_What you will do_
1. In the text below about the round-the-world trip, how many planets would be needed if everyone lived like someone from the US?
2. List every place the text below about the round-the-world trip names as a location where friends opened their families and homes to the writer.

I will also be working on a short video compilation of some of my interviews. During every interview, I asked what that person’s definition of sustainable development was and during the forty some interviews did not receive a single repetitive answer. We all understand we need to change our lifestyles but how we see that change taking place is through different lenses and impacted by different factors. With the help of the Initiative for Sustainability and Energy at Northwestern, I was able to record my interviews and share the faces of the movement with you. Look forward to that in the near future.
A special thanks to The Circumnavigators Foundation, especially Mrs Carol Narup for all her support and guidance with me, for this once in a lifetime opportunity to experience the world, and to know more about people, the world and myself.
To all the new friends and colleagues I have made- from researchers, to nonprofit workers, to university professors and government officials, to communities, taxi drivers, bus drivers, new friends from Couch Surfing… this list could go on.
To all my friends around the world, who so graciously opened their families and homes – Sonia and her family in Ecuador, Akhilesh and Wendi in Singapore, Anthony and Jeff in Malaysia, Doug in the UAE, everyone at PPPF Food Hub in Ghana, Bridgette in Denmark, the whole Arvidsson family in Sweden and my good friends Tom, Rory and Benjy in London. Thank you all for the support and for making an individual’s journey around the world feel more like a bus trip filled with friends!
To YOU, thank you for reading all my stories and experiences on this long journey. Thank you for your emails, phone calls, gchats, facebook messages, comments.. and however else the internet allowed us to contact each other. It has meant the world. This trip could not have been possible without you.
Finally, I want to thank my family for being so supportive during this experience. When you call your parents up and say “so I am going to be traveling around the world this summer by myself and with just a backpack,” there are usually a few parental concerns, but my parents were both supportive and loving throughout this entire process. I can’t thank them enough for the help they gave me in planning this trip, supporting my interests and dealing with what I am sure would have been a stressful summer for any parent.
In my last site visit in the UK, I heard a lot about how if everyone lived like someone from the UK, we would need three planets to sustain us. Similarily, if everyone lived like someone from the US, we would need six planets to do the same. Six planets! Just think about how much of an impact we are having in our daily lives and the damage that will do in the long run. We can change this path however, and with this research I hope to help. In the coming days, I will be working on a new site that will continue to give updates on my research, as well as post information about sustainable development works and links of those who have already done so much. Look for that in the coming days as I get back in the swing of things here in Evanston.

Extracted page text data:
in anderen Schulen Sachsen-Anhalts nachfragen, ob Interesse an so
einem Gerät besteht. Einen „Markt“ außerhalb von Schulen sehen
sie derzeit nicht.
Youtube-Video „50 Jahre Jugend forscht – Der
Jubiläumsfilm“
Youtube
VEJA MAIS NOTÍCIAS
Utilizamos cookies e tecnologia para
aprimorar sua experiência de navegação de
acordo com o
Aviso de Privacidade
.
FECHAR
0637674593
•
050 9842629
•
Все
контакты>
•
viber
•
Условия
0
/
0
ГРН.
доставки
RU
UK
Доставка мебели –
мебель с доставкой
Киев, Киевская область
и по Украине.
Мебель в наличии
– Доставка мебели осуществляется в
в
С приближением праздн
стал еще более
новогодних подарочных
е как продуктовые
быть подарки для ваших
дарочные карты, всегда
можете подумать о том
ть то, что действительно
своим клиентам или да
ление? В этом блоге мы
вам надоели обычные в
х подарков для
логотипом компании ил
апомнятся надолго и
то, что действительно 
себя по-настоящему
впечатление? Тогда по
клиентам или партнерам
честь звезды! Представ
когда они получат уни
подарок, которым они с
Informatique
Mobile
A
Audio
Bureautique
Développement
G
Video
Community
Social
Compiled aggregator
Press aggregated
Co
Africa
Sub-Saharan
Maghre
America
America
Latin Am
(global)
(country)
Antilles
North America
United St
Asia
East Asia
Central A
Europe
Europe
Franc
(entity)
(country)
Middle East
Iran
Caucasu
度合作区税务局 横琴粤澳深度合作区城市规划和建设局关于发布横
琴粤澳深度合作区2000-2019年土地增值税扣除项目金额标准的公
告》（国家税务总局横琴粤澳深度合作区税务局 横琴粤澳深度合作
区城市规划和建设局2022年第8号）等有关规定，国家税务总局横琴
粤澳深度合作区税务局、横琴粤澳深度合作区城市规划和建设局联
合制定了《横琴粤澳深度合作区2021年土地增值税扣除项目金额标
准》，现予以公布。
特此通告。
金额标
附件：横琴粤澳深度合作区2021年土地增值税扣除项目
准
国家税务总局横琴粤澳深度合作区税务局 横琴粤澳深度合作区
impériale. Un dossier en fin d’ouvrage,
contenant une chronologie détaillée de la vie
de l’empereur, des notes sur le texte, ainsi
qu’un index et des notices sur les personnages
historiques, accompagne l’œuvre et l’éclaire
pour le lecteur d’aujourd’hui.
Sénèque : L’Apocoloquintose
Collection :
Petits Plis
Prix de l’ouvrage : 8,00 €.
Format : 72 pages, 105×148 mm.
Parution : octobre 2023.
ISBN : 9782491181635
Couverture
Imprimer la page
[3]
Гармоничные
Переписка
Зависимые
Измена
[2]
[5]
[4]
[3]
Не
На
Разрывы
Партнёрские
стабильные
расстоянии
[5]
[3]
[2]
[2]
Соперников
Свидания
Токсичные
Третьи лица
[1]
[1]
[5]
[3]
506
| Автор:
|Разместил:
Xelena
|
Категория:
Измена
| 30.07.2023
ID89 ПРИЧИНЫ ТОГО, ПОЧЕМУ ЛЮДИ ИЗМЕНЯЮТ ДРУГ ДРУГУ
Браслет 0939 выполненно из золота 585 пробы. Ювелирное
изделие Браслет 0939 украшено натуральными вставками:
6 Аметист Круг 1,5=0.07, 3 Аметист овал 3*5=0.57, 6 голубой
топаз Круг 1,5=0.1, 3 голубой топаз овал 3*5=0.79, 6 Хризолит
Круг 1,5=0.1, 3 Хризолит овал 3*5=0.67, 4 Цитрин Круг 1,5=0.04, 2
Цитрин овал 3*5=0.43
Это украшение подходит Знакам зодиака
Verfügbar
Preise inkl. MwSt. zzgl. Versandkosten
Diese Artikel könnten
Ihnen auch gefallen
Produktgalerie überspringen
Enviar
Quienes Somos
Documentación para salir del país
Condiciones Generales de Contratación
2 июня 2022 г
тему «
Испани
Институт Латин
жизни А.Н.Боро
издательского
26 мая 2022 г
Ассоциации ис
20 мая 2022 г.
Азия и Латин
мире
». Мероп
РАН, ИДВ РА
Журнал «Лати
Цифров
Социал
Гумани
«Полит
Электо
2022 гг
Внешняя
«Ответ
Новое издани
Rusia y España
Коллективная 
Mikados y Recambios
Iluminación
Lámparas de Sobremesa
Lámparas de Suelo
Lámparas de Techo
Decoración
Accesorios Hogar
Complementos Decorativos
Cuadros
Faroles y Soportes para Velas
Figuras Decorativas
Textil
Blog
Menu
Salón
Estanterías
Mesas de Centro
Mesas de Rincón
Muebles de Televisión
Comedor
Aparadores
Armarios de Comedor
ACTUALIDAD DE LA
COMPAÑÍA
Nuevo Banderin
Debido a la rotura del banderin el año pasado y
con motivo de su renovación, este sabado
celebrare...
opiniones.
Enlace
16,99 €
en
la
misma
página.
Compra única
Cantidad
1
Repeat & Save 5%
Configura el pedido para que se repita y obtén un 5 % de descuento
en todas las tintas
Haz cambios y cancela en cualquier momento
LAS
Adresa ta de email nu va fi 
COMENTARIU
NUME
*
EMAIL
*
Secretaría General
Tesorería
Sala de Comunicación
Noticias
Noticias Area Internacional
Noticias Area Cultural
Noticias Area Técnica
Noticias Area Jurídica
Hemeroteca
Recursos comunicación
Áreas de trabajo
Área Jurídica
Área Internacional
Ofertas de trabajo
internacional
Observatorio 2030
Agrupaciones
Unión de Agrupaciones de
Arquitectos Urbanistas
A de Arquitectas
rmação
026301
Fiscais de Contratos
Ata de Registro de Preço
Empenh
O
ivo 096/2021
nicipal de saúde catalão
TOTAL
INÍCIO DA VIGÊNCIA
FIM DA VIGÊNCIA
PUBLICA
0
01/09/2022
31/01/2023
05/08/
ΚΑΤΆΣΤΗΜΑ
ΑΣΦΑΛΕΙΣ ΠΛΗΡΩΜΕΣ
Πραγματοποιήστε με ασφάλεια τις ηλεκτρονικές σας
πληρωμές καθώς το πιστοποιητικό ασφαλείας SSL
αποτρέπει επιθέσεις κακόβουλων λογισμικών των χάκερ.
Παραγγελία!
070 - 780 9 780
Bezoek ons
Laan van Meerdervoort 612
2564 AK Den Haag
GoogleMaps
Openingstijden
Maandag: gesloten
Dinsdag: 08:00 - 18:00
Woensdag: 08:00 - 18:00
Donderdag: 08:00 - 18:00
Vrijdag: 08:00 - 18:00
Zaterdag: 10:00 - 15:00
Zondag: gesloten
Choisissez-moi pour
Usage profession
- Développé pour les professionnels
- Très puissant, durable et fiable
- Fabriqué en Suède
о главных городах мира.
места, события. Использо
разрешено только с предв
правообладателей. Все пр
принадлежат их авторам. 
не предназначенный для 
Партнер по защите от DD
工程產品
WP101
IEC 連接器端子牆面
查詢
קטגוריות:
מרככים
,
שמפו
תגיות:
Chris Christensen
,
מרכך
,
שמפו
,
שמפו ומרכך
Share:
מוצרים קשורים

_Answers in order_
1. Six planets.

2. Ecuador, Singapore, Malaysia, the UAE, Ghana, Denmark, Sweden, London